Debate over how to handle racism on campus among students and student groups has reached the university’s highest office.
President Alan Shepard announced he is assembling an anti-racism working group reporting directly to him, after a professor’s use of the N-word in lecture caught media attention and wide condemnation from major student groups at Western University.
The day after the announcement, Shepard met with a group of black students involved in the incident to “better understand and target issues of racism on campus,” according to a press release.
The group plans to go beyond apologies that have followed this year’s already numerous incidents with bigoted language, crystallizing a week of debate and grief over racism on campus.
Keren Annor — who has been vocal online throughout the incident — posted in a student Facebook group a glowing review and a photo of her meeting with the president, alongside a group of young black women. Her post compliments the meeting, writing that she felt “refreshed and relieved.”
“After having this well-needed meeting with the president, I am confident things will change. Action-based plans are being formulated,” it reads. “President Alan has gained my complete trust. He listened, he cared and most importantly he made us all feel visible.”
Campus first reacted to professor Andrew Wenaus’ use of “house [N-word]” in a lecture on racial language. Despite his apology and criticism from black students in his class, many defended Wenaus, saying the word was used academically.
Then, Chizoba Oriuwa, who publicly shared her experience in the class, became the target of anonymous hate speech sent to her university email address. Screenshots of the emails circulated widely online.

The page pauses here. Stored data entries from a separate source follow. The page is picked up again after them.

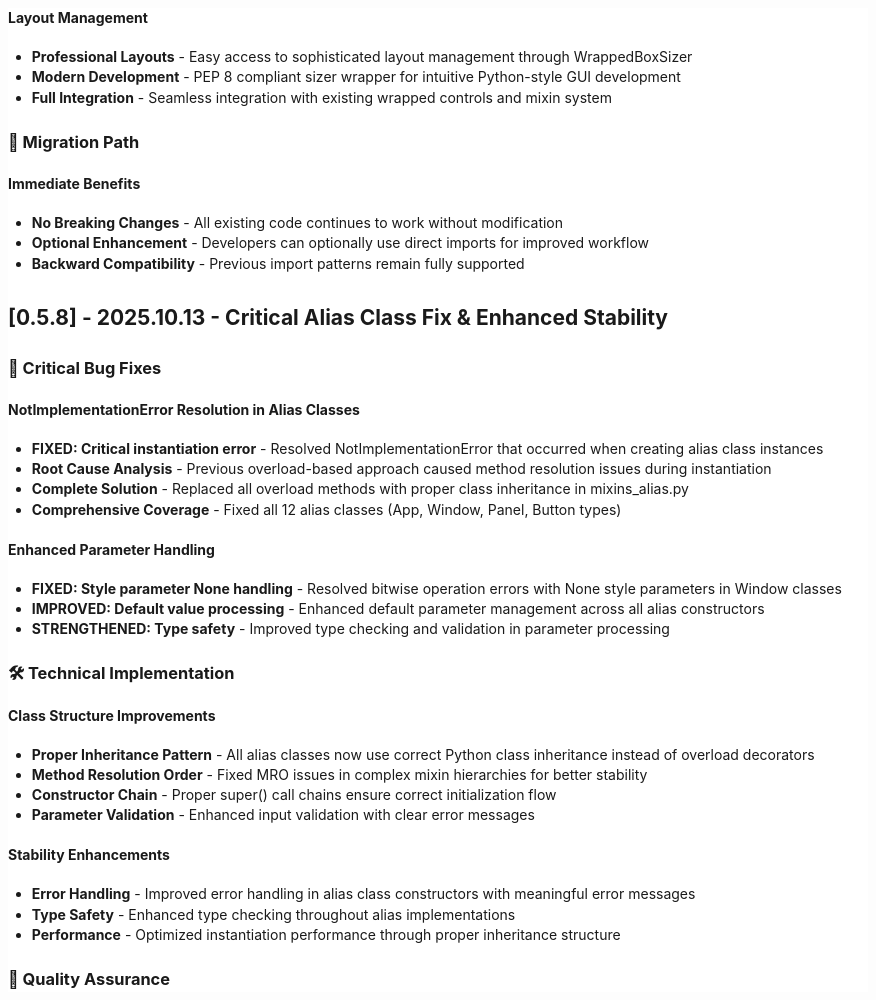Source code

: #### **Layout Management**
- **Professional Layouts** - Easy access to sophisticated layout management through WrappedBoxSizer
- **Modern Development** - PEP 8 compliant sizer wrapper for intuitive Python-style GUI development
- **Full Integration** - Seamless integration with existing wrapped controls and mixin system

### 🔄 Migration Path

#### **Immediate Benefits**
- **No Breaking Changes** - All existing code continues to work without modification
- **Optional Enhancement** - Developers can optionally use direct imports for improved workflow
- **Backward Compatibility** - Previous import patterns remain fully supported

## [0.5.8] - 2025.10.13 - Critical Alias Class Fix & Enhanced Stability

### 🔧 Critical Bug Fixes

#### **NotImplementationError Resolution in Alias Classes**
- **FIXED: Critical instantiation error** - Resolved NotImplementationError that occurred when creating alias class instances
- **Root Cause Analysis** - Previous overload-based approach caused method resolution issues during instantiation
- **Complete Solution** - Replaced all overload methods with proper class inheritance in mixins_alias.py
- **Comprehensive Coverage** - Fixed all 12 alias classes (App, Window, Panel, Button types)

#### **Enhanced Parameter Handling**
- **FIXED: Style parameter None handling** - Resolved bitwise operation errors with None style parameters in Window classes
- **IMPROVED: Default value processing** - Enhanced default parameter management across all alias constructors
- **STRENGTHENED: Type safety** - Improved type checking and validation in parameter processing

### 🛠️ Technical Implementation

#### **Class Structure Improvements**
- **Proper Inheritance Pattern** - All alias classes now use correct Python class inheritance instead of overload decorators
- **Method Resolution Order** - Fixed MRO issues in complex mixin hierarchies for better stability
- **Constructor Chain** - Proper super() call chains ensure correct initialization flow
- **Parameter Validation** - Enhanced input validation with clear error messages

#### **Stability Enhancements**
- **Error Handling** - Improved error handling in alias class constructors with meaningful error messages
- **Type Safety** - Enhanced type checking throughout alias implementations
- **Performance** - Optimized instantiation performance through proper inheritance structure

### 🧪 Quality Assurance
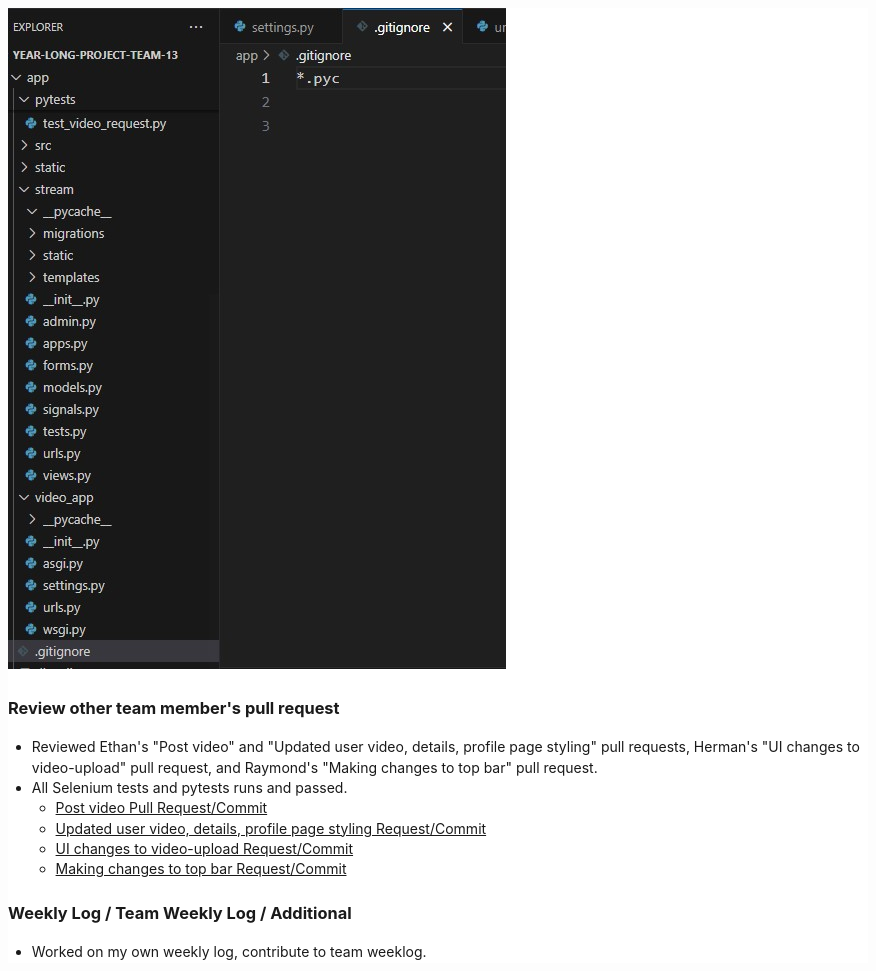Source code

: ![Gitignore file details screenshot](./images/Adrian_images/T2_Week_10/gitignore_testing.jpg)

### Review other team member's pull request
- Reviewed Ethan's "Post video" and "Updated user video, details, profile page styling" pull requests, Herman's "UI changes to video-upload" pull request, and Raymond's "Making changes to top bar" pull request.
- All Selenium tests and pytests runs and passed.
  - [Post video Pull Request/Commit](https://github.com/COSC-499-W2023/year-long-project-team-13/pull/180)
  - [Updated user video, details, profile page styling Request/Commit](https://github.com/COSC-499-W2023/year-long-project-team-13/pull/172)
  - [UI changes to video-upload Request/Commit](https://github.com/COSC-499-W2023/year-long-project-team-13/pull/178)
  - [Making changes to top bar Request/Commit](https://github.com/COSC-499-W2023/year-long-project-team-13/pull/169)

### Weekly Log / Team Weekly Log / Additional
  - Worked on my own weekly log, contribute to team weeklog.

The working group was announced in that climate — and partly in response to an effort from the University Students’ Council, which called for an anti-racism strategy after the emails surfaced at their monthly council meeting.
Councilors debated the details of the motion for over an hour, landing on a proposition they hoped would push Western to create something concrete, with the support of the students’ council, its Ethnocultural Support Services, and members of racial groups on campus.
The debate in council revolved around whether to advocate for an anti-racism strategy, or a more broad anti-oppression plan. Some councilors worried the strategy would appear reactionary after the professor’s controversial word choice, and should instead take a proactive approach to tackle all forms of discrimination in the classroom.
Jalayer said after the meeting that he was happy to see engagement from his councilors.
“I think that was a great way of showing we are committed to all forms of anti oppression across this campus,” he said in an interview. “And this policy is specific to anti-racism but it doesn’t rule out that we won’t bring forward anti-oppression strategies to the university in the future.”
Student programs officer Cecilia Liu joined the group of students meeting with president Shepard to discuss the direction of the working group.
“The working group will focus on the experience of Western community members, particularly from racialized groups, with an aim to provide educational programs and enact systemic change against racism and oppression,” the president’s statement reads.
In an interview with the Gazette, president Shepard said it was too early to set goals for the group, but was looking forward to its deliberations.
“They’ll give me some recommendations and once I have those, we’ll figure out what should be done, what can be done, what priorities should be done and so forth,” he said.
While the working group was created in response to a specific incident, the president said monitoring the social and political climate on campus was always a priority for him.
“Presidents have many obligations. One of them is around the climate of the university — that people feel safe, they feel respected, they can get on with the work they came here to do in the first place,” he said.